Happy Birthday to New York City's street grid. The New York Times covered the anniversary in an article last week, "200th Birthday For The Map That Made New York," that discussed the history of the grid and the differing opinions about it, both when it was adopted in 1811 and today. It is a fascinating story about something that those of us who grew up in and around New York City undoubtedly take for granted. Perhaps the most interesting part of the story is the ambitious scope of the project, coming as it did when New York City was still in its infancy:
"What made the grid plan, formally called the Commissioners’ Map and Survey of Manhattan Island, so farsighted was that in 1811 a vast majority of New York City’s population lived below what became Houston Street — tellingly named North Street then.

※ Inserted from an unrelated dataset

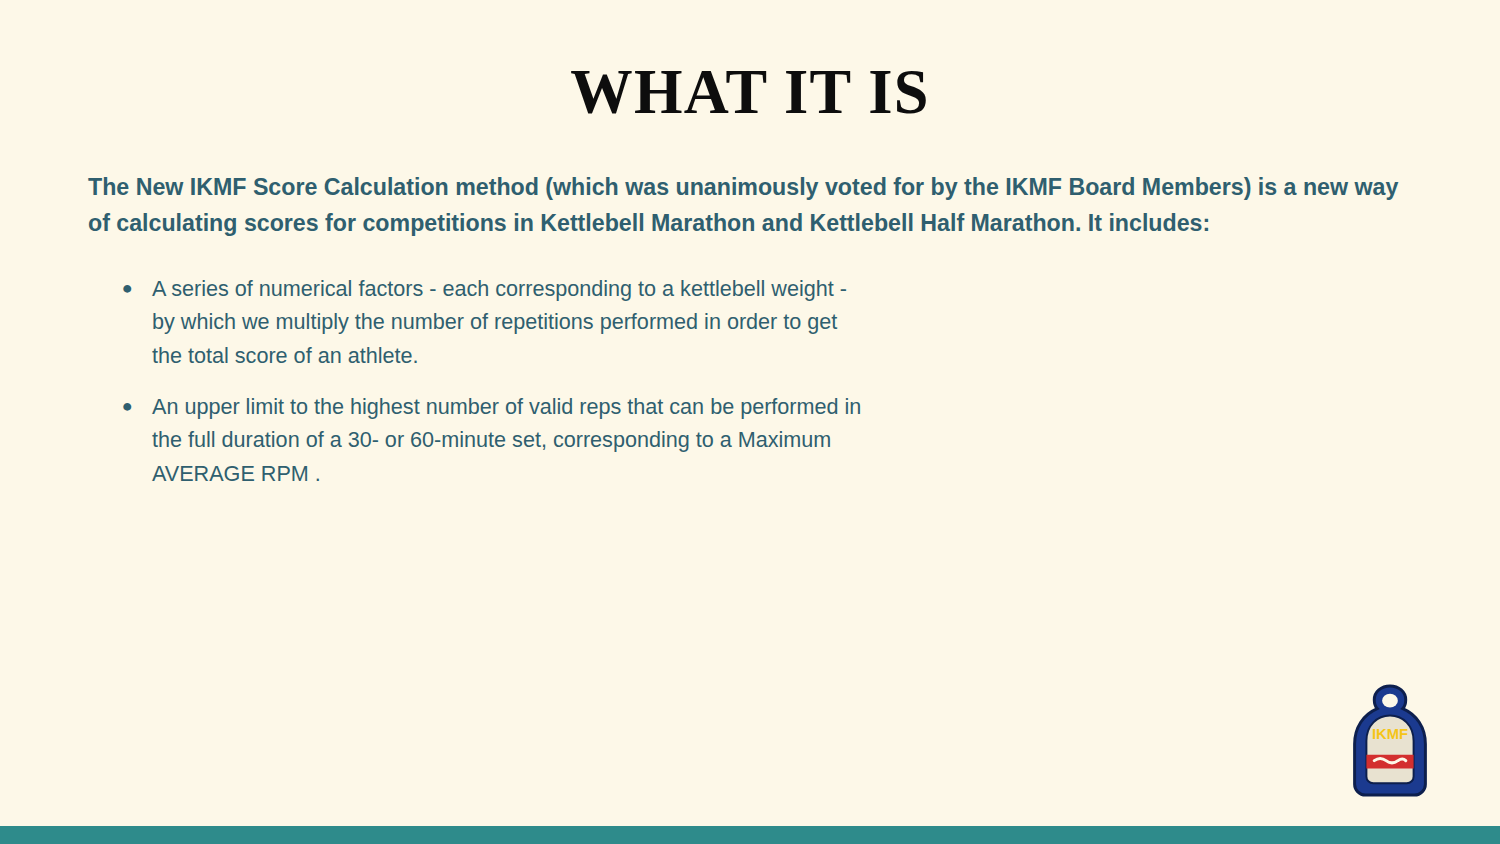WHAT IT IS
The New IKMF Score Calculation method (which was unanimously voted for by the IKMF Board Members) is a new way of calculating scores for competitions in Kettlebell Marathon and Kettlebell Half Marathon. It includes:
A series of numerical factors - each corresponding to a kettlebell weight - by which we multiply the number of repetitions performed in order to get the total score of an athlete.
An upper limit to the highest number of valid reps that can be performed in the full duration of a 30- or 60-minute set, corresponding to a Maximum AVERAGE RPM .
IKMF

When City Hall was completed that year, its rear facade was covered with cheaper brownstone (in part, legend had it, because of the notion that since most New Yorkers lived south of the building, they would see it only from the front).
Yet while largely exempting the existing village of Greenwich, the visionary commissioners imposed their 2,000-block matrix on the forests, farms, salt marshes, country estates and common lands that extended north for nearly eight miles to what would become 155th Street, and expanded the city’s plotted land area by nearly fivefold."
For me, the best part of the grid is that, even when you walk the wrong way (for instance, when you forget that even streets go east), you realize your mistake one block later and can immediately correct course and be sure that you are going in the right direction. Not that this has ever happened to me of course.